Heparosan is the start point for chemoenzymatic synthesis of heparin and it is of great significance to efficiently synthesize heparosan in microorganisms. The effects of overexpressing key enzyme genes of the UDP-glucuronic acid (UDP-GlcUA) pathway (pgcA, gtaB and tuaD) or the UDP-N-acetyl-glucosamine (UDP-GlcNAc) pathway (glmS, glmM and glmU) on the heparosan production and molecular mass were analyzed in the constructed heparosan-producing Bacillus subtilis ((1.71±0.08) g/L). On this basis, heparosan production was increased to (2.89±0.11) g/L with the molecular mass of (75.90±1.18) kDa through co-overexpressing the tuaD, gtaB, glmU, glmM and glmS genes in shake flask cultivation. In the 3 L fed-batch fermentation, heparosan production was improved to (7.25±0.36) g/L with the molecular mass of (46.66±2.71) kDa, providing the potential for heparosan industrial production.

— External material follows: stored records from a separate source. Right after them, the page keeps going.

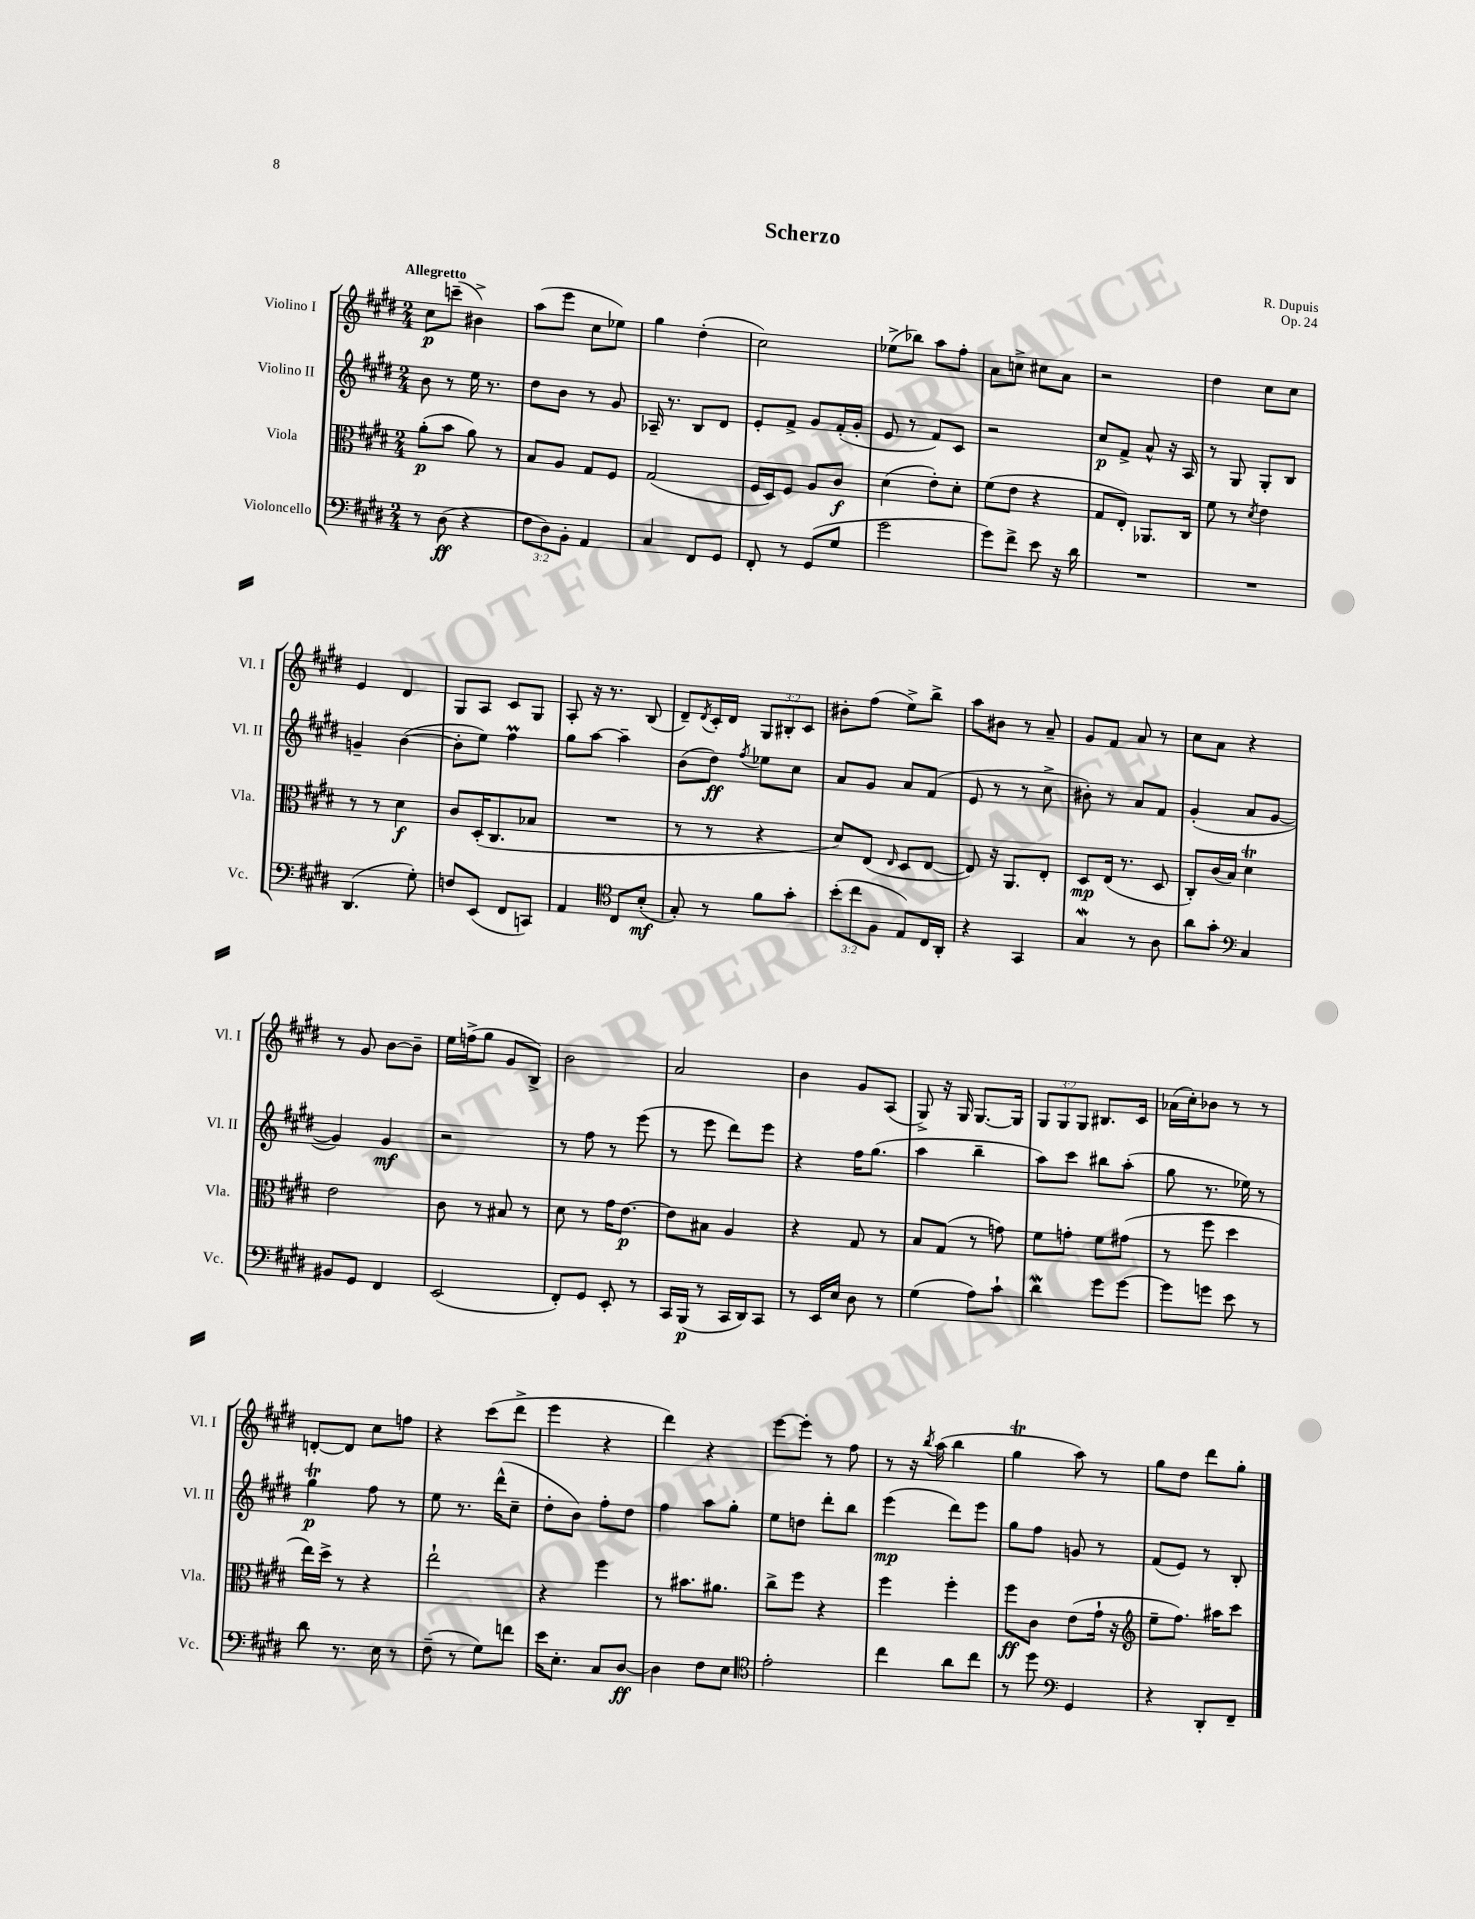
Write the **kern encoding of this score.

**kern	**kern	**kern	**kern
*staff4	*staff3	*staff2	*staff1
*clefF4	*clefC3	*clefG2	*clefG2
*k[f#c#g#d#]	*k[f#c#g#d#]	*k[f#c#g#d#]	*k[f#c#g#d#]
*M2/4	*M2/4	*M2/4	*M2/4
8r	(8a'	8b	8cc#
(8D#	8b	8r	(8ccc~
4r	8a)	16ee	4b#^)
.	.	8.r	.
.	8r	.	.
=	=	=	=
12F#	8B	8dd#	(8aa
12D#)	.	.	.
.	8A	8b	8eee
12BB'	.	.	.
4AA	8G#	8r	8cc#
.	8F#	8g#	8ee-)
=	=	=	=
4C#	(2G#	16A-~	4gg#
.	.	8.r	.
8FF#	.	8B	(4dd#'
8GG#	.	8d#	.
=	=	=	=
8FF#'	16F#	8e'	2cc#)
.	16D#)	.	.
8r	8F#	8f#^	.
(8GG#	8A	8g#	.
8G#	8c#	(16f#'	.
.	.	16g#'	.
=	=	=	=
2g#	(4d#	8e	(8ee-^
.	.	8r	8bb-)
.	8e')	8f#)	8aa
.	8d#'	8c#	8ff#'
=	=	=	=
8g#)	(8f#	2r	8a
8f#^	8e	.	8cc^
8e	4r	.	8cc#
16r	.	.	8a
16d#	.	.	.
=	=	=	=
2r	8G#	8cc#	2r
.	8E')	8f#^	.
.	8.AA-	8a^^	.
.	.	16r	.
.	16C#	16A	.
=	=	=	=
2r	8f#	8r	4dd#
.	8r	8G#	.
.	8qd#	.	.
.	4e	8G#'	8cc#
.	.	8B	8cc#
=	=	=	=
(4.DD#	8r	4g~	4e
.	8r	.	.
.	4d#	([4b	4d#
8G#')	.	.	.
=	=	=	=
8F	8c#	8b']	8G#
(8EE	(16D#'	8ee)	8A
.	8.C#	.	.
8FF#	.	4ff#	8c#
8CC)	8B-	.	8G#
=	=	=	=
4AA	2r	8gg#	8A'
.	.	[8aa	16r
.	.	.	8.r
*clefC4	*	*	*
8C#	.	4aa~]	.
(8B'	.	.	(8B
=	=	=	=
8G#')	8r	(8b	8d#~)
.	.	.	8qd#
8r	8r	8dd#)	16c#'
.	.	.	16d#
.	.	8qff#	.
8f#	4r	8ee-	12G#
.	.	.	12B#'
8g#'	.	8cc#	.
.	.	.	12c#
=	=	=	=
(12b'	8d#)	8a	8b#'
12cc#	.	.	.
.	(8E	8g#	(8ff#
12F#	.	.	.
.	16qqE	.	.
8E)	8D#	8a	8ee^)
16C#	[8E	(8f#	8bb^
16AA'	.	.	.
=	=	=	=
4r	8E])	8e	8aa
.	16r	8r	8b#
.	8.AA	.	.
4GG#	.	8r	8r
.	8E'	8cc#^	8a~
=	=	=	=
4G#	8D#	8b#')	8g#
.	(16E	8r	8f#
.	8.r	.	.
8r	.	8a	8a
8A	8D#	8f#	8r
=	=	=	=
8a	8C#')	(4g#'	8cc#
8g#'	(16c#	.	8a
.	16B)	.	.
*clefF4	*	*	*
4C#	4d#	8a	4r
.	.	[8g#	.
=	=	=	=
8BB#	2e	4g#])	8r
8GG#	.	.	8g#
4FF#	.	4g#	[8b
.	.	.	8b~]
=	=	=	=
(2EE	8c#	2r	16ee
.	.	.	(16ff^
.	8r	.	8gg#
.	8B#	.	8g#
.	8r	.	8B^)
=	=	=	=
8FF#')	8d#	8r	2b
8GG#	8r	8ff#	.
8EE'	16g#	8r	.
.	[8.e	.	.
8r	.	(8eee	.
=	=	=	=
16CC#	8e]	8r	2a
(16BBB	.	.	.
8r	8B#	8eee	.
16CC#	4A	8ddd#)	.
16DD#)	.	.	.
8CC#	.	8eee	.
=	=	=	=
8r	4r	4r	4b
16EE	.	.	.
16E	.	.	.
8D#	8G#	16ff#	8g#
.	.	(8.gg#	.
8r	8r	.	(8A
=	=	=	=
(4G#	8B	4aa	8G#^)
.	(8G#	.	16r
.	.	.	16G#
8A)	8r	4bb~	[8.G#
8c#`	8g)	.	.
.	.	.	16G#]
=	=	=	=
4d#	8f#	8aa)	12G#
.	.	.	12G#
.	8g'	8ccc#	.
.	.	.	12G#
8g#	8f#	8bb#	8.B#
[8g#	(8g#	(8aa'	.
.	.	.	16c#
=	=	=	=
8g#]	8r	8gg#	(16a-
.	.	.	16cc#')
8g	8ff#	8.r	8b-
8e	4dd#	.	8r
.	.	16ee-)	.
8r	.	8r	8r
=	=	=	=
8d#	16ee)	4gg#	[8d'
.	16dd#^	.	.
8.r	8r	.	8d]
.	4r	8ff#	8cc#
16E	.	.	.
8r	.	8r	8ff
=	=	=	=
(8F#~	2ee`	8ee	4r
8r	.	8.r	.
8G#)	.	.	(8ccc#
.	.	(16ddd#^^	.
8f	.	8cc#~	8ddd#^
=	=	=	=
16e	4r	8dd#'	4eee
8.E'	.	.	.
.	.	8b)	.
8C#	4ff#	8ff#'	4r
[8D#	.	8dd#	.
=	=	=	=
4D#]	8r	4ff#	4ddd#)
.	8.b#	.	.
8F#	.	8aa	4r
.	8.a#	.	.
8E	.	8gg#'	.
=	=	=	=
*clefC4	*	*	*
2e'	8cc#^	8ee	[8eee
.	8ff#	8dd	8eee']
.	4r	8ddd#'	8r
.	.	8bb	8ff#
=	=	=	=
4cc#	4ff#	(4eee	8r
.	.	.	16r
.	.	.	8qbb
.	.	.	(16aa
8a	4ff#'	8ddd#)	4bb
8cc#	.	8eee	.
=	=	=	=
8r	8ff#	8gg#	4gg#
8dd#	8c#	8ff#	.
*clefF4	*	*	*
4GG#	(8e	8g	8aa)
.	16g#`	8r	8r
.	16r	.	.
=	=	=	=
*	*clefG2	*	*
4r	8ee~	(8f#	8gg#
.	8.ff#)	8e)	8dd#
8DD#'	.	8r	8ddd#
.	16aa#	.	.
8FF#~	8ccc#	8B'	8gg#'
==	==	==	==
*-	*-	*-	*-
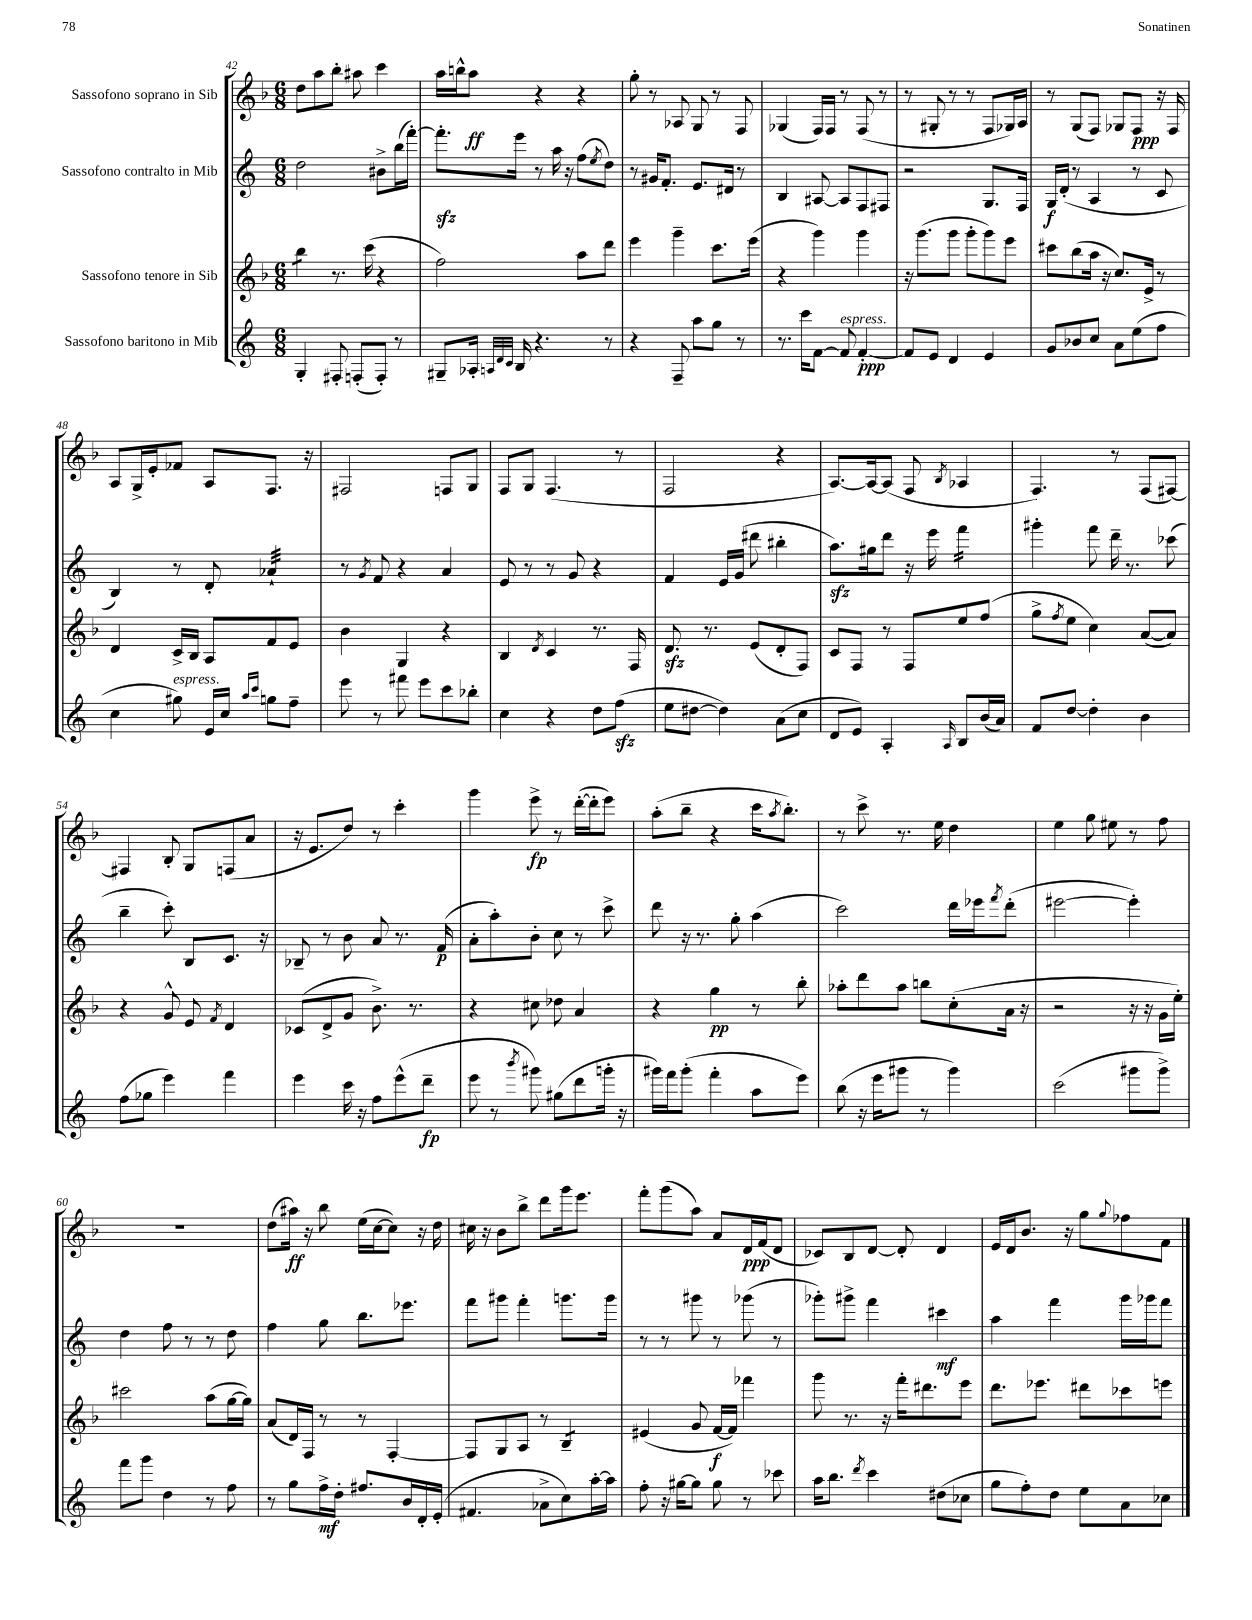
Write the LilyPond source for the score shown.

<<
\new StaffGroup <<
\new Staff = "s0" \with { instrumentName = "Sassofono soprano in Sib" } {
    \clef treble \key f \major \numericTimeSignature \time 6/8
    d''8 a''8 bes''8-. ais''8 c'''4 |
    a''16 b''16-^ a''8\ff r4 r4 |
    g''8-. r8 aes8 g8 r8 f8 |
    ges4( f16) f16 r8 f8( r8 |
    r8 gis8-. r8 r8 f8 ges16) a16 |
    r8 g8( f8) ges8 f8\ppp r16 f16 |
    a8 g16-> e'16-. fes'8 a8 f8. r16 |
    fis2 f8 g8 |
    f8 g8 f4.( r8 |
    f2 r4 |
    a8.~) a16~ a8( f8 \acciaccatura { bes8 } aes4 |
    f4.) r8 f8( fis8~) |
    fis4 bes8-. g8 f8( a'8 |
    r16 e'8. d''8) r8 c'''4-. |
    g'''4 e'''8->\fp r8 d'''16~-.( d'''16-. e'''8) |
    a''8-.( bes''8-- r4 c'''16 \acciaccatura { a''8 } bes''8.-.) |
    r8 c'''8-> r8. e''16 d''4 |
    e''4 g''8 eis''8 r8 f''8 |
    R2. |
    d''8( ais''16\ff) r16 bes''8 e''16( c''16~ c''8) r16 d''16 |
    cis''16 r16 bes'8 bes''8-> d'''8 g'''16 e'''8. |
    f'''8-. g'''8( a''8) a'8 d'16\ppp f'16( d'8 |
    ces'8) bes8 d'8~ d'8-. d'4 |
    e'16 d'16 bes'8. r16 g''8 \appoggiatura { g''8 } fes''8 f'8 \bar "|." |
}
\new Staff = "s1" \with { instrumentName = "Sassofono contralto in Mib" } {
    \clef treble \key c \major \numericTimeSignature \time 6/8
    d''2 bis'8-> b''16( f'''16~-.) |
    f'''8.-.\sfz e'''16 r8 a''16 r16 f''8( \acciaccatura { e''8 } d''8) |
    r8 gis'16 f'8.-. e'8. dis'16 r8 |
    b4 ais8~ ais8 f8 fis8 |
    r2 g8. f16 |
    g16\f d'16-.( r8 a4 r8 c'8 |
    b4) r8 d'8-. aes'4:32-! |
    r8 \acciaccatura { g'8 } f'8 r4 a'4 |
    e'8 r8 r8 g'8 r4 |
    f'4 e'16 g'16( dis'''8 bis''4-. |
    a''8.\sfz) gis''16 d'''8 r16 e'''16 f'''4:16 |
    gis'''4-. f'''8 d'''16-- r8. ces'''8( |
    b''4-- c'''8-.) b8 c'8. r16 |
    bes8-- r8 b'8 a'8 r8. f'16\p( |
    a'8-. a''8-.) b'8-. c''8 r8 c'''8-> |
    d'''8 r16 r8. g''8-. a''4( |
    c'''2) d'''16 ees'''16 \acciaccatura { f'''8 } d'''8-.( |
    eis'''2~ eis'''4-.) |
    d''4 f''8 r8 r8 d''8 |
    f''4 g''8 b''8. ees'''8. |
    f'''8 gis'''8 f'''4-. g'''8. g'''16 |
    r8 r8 gis'''8 r8 ges'''8( r8 |
    ges'''8-.) gis'''8-> f'''4 cis'''4\mf |
    a''4 f'''4 g'''16 ges'''16 f'''8 \bar "|." |
}
\new Staff = "s2" \with { instrumentName = "Sassofono tenore in Sib" } {
    \clef treble \key f \major \numericTimeSignature \time 6/8
    bes''4:8 r8. c'''16( r4 |
    f''2) a''8 d'''8 |
    e'''4 g'''4-- c'''8. e'''16( |
    r4 g'''4) g'''4 |
    r16 g'''8.( g'''8 g'''8-. g'''8) e'''8 |
    cis'''8 bes''8( a''16 r16 c''8.) e'16-> r8 |
    d'4 c'16-> bes16 a8 f'8 e'8 |
    bes'4 g4 r4 |
    bes4 \acciaccatura { d'8 } c'4 r8. f16 |
    d'8.\sfz r8. e'8( d'8-. f8) |
    c'8 f8 r8 f8 e''8 f''8( |
    g''8-> \acciaccatura { f''8 } e''8 c''4) a'8~( a'8) |
    r4 g'8-^ e'8 \acciaccatura { f'8 } d'4 |
    ces'8( d'8-> g'8 bes'8.->) r8. |
    r4 cis''8 des''8 a'4 |
    r4 g''4\pp r8 bes''8-. |
    aes''8-. d'''8 aes''8 b''8 c''8-.( a'16 r16 |
    r2 r16 r16 g'16 e''16-.) |
    cis'''2 a''8( g''16~ g''16) |
    a'8( d'16) f16 r8 r8 f4~-. |
    f8 g8 a8 r8 bes4:8-- |
    eis'4( g'8 f'16~\f f'16) fes'''4 |
    g'''8 r8. r16 f'''16-. dis'''8. e'''8 |
    d'''8. ees'''8. dis'''8 ces'''8 e'''8 \bar "|." |
}
\new Staff = "s3" \with { instrumentName = "Sassofono baritono in Mib" } {
    \clef treble \key c \major \numericTimeSignature \time 6/8
    g4-. fis8-. f8-.( f8-.) r8 |
    gis8-- aes16-. \grace { a32 d'32 c'32 } b16 r4. r8 |
    r4 f8-- a''8 g''8 r8 |
    r8. c'''16 f'8~ f'8^\markup { \italic "espress." } f'4~-.\ppp |
    f'8 e'8 d'4 e'4 |
    g'8 bes'8 c''8 a'8 e''8( f''8 |
    c''4 gis''8^\markup { \italic "espress." }) e'16 c''16 \grace { a''16 c'''16 } g''8 f''8-- |
    e'''8 r8 fis'''8 e'''8 c'''8 bes''8-. |
    c''4 r4 d''8 f''8\sfz( |
    e''8 dis''8~ dis''4) a'8( c''8 |
    d'8 e'8) a4-. \grace { a16 } b8 b'16( a'16) |
    f'8 d''8~ d''4-. b'4 |
    f''8( ges''8 e'''4) f'''4 |
    e'''4 c'''16 r16 f''8 e'''8-^( d'''8--\fp |
    e'''8 r8 \acciaccatura { b'''8 } gis'''8) gis''8( d'''8 g'''16-. r16 |
    gis'''16) f'''16 gis'''8-.( f'''4-. a''8 e'''8) |
    b''8( r16 e'''16 gis'''8 r8 gis'''4) |
    c'''2( gis'''8 gis'''8->) |
    f'''8 g'''8 d''4 r8 f''8 |
    r8 g''8 f''16->\mf d''16-. fis''8. b'16 d'16-. e'16-.( |
    fis'4. aes'8-> c''8) a''16~-. a''16 |
    f''8-. r16 gis''16~ gis''8 gis''8 r8 ces'''8 |
    a''16 b''8. \acciaccatura { d'''8 } c'''4 dis''8( ces''8 |
    g''8 f''8-.) d''8 e''8 a'8 ces''8 \bar "|." |
}
>>
>>
\layout { \context { \Score currentBarNumber = #42 } }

肝素前体是化学酶法合成肝素的起点,肝素前体的微生物高效合成具有重要意义。在已构建的产肝素前体的枯草芽胞杆菌 ((1.71±0.08) g/L) 中,分析了UDP-葡萄糖醛酸 (UDP-GlcUA) 途径中关键酶基因(pgcA、gtaB、tuaD) 以及UDP-乙酰氨基葡糖 (UDP-GlcNAc) 途径中关键酶基因 (glmS、glmM、glmU) 的过量表达对肝素前体产量及其分子量的影响。在此基础上,通过共表达tuaD、gtaB、glmU、glmM 和glmS 基因,摇瓶中肝素前体产量提高至(2.89±0.11) g/L,分子量为(75.90±1.18) kDa。通过在3 L 发酵罐中进行补料分批发酵,肝素前体的产量最终积累到(7.25±0.36) g/L,分子量为(46.66±2.71) kDa,为工业化生产肝素奠定了基础。.
Keywords: Bacillus subtilis; heparosan; molecular mass; pathway optimization; production.